Hablamos con Teresa al fondo de Reno, rodeados de tomos, con las caras de escritores –de Julio Cortázar a Angela Davis–  mirándonos desde las cartelas que separan los libros en las estanterías. Ella tiene una conversación ágil, amable y cargada de sentido del humor. Una mirada, entre pícara e ilusionada, que congela repentinamente, como para mirar hacia adentro un momento y rescatar sus recuerdos, vívidos. Y luego sigue hablando.

Teresa llegó al barrio de Maravillas cuando su padre, Eliseo de Pablo, periodista segoviano especializado en temas agrícolas, fue reclamado por Torcuato Luca de Tena para trabajar en ABC. “La casa en la que empezamos a vivir, en la misma calle de Monteleón, era de hecho de Luca de Tena”, cuenta Teresa. Ella era en la calle una de las señoritas de Segovia, como llamaban a las hermanas en el vecindario, y se emparejó con uno de Maravillas de toda la vida, cuya familia tenía una panadería y una frutería en la misma calle. Cosas de la época, su marido quiso que dejara su trabajo como funcionaria. Al poco tiempo, montaron el negocio de exportación de libros que sería germen de la librería Reno, abierta en 1962.

**Entradas extraídas:**
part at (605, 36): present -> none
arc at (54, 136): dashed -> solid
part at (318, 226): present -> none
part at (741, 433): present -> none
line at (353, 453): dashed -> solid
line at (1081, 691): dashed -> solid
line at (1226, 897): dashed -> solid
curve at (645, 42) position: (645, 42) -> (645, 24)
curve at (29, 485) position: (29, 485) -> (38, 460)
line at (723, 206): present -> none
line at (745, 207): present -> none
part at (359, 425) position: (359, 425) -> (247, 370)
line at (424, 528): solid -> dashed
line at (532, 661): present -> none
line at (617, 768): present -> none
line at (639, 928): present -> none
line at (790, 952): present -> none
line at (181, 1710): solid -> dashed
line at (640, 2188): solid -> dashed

**Tareas:**
1. Indica si cada afirmación concuerda con el fragmento del documento. Responde sí o no y cita literalmente las palabras que lo deciden.
(a) El padre de Teresa era un periodista de Segovia.
(b) La librería Reno abrió en 1972.
(c) La familia del marido de Teresa tenía una carnicería en la calle.
2. Por favor, convierte en una lista breve el párrafo del fragmento del documento que empieza "Teresa llegó al barrio de Maravillas", conservando sus datos principales.
3. Reproduce sin cambios el tramo del fragmento del documento que va desde "Teresa llegó al" hasta "abierta en 1962.".

**Respuestas dadas:**
1.
(a) Sí: "periodista segoviano especializado en temas agrícolas".
(b) No: "abierta en 1962".
(c) No: "tenía una panadería y una frutería en la misma calle".

2.
- Teresa llegó al barrio de Maravillas cuando Torcuato Luca de Tena reclamó a su padre, Eliseo de Pablo, periodista segoviano especializado en temas agrícolas, para trabajar en ABC.
- La casa donde empezaron a vivir, en la calle de Monteleón, era de Luca de Tena.
- En el vecindario llamaban a las hermanas "las señoritas de Segovia".
- Teresa se emparejó con un vecino de Maravillas de toda la vida, cuya familia tenía una panadería y una frutería en esa calle.
- Su marido quiso que dejara su trabajo como funcionaria.
- Poco después montaron un negocio de exportación de libros, germen de la librería Reno, abierta en 1962.

3.
Teresa llegó al barrio de Maravillas cuando su padre, Eliseo de Pablo, periodista segoviano especializado en temas agrícolas, fue reclamado por Torcuato Luca de Tena para trabajar en ABC. “La casa en la que empezamos a vivir, en la misma calle de Monteleón, era de hecho de Luca de Tena”, cuenta Teresa. Ella era en la calle una de las señoritas de Segovia, como llamaban a las hermanas en el vecindario, y se emparejó con uno de Maravillas de toda la vida, cuya familia tenía una panadería y una frutería en la misma calle. Cosas de la época, su marido quiso que dejara su trabajo como funcionaria. Al poco tiempo, montaron el negocio de exportación de libros que sería germen de la librería Reno, abierta en 1962.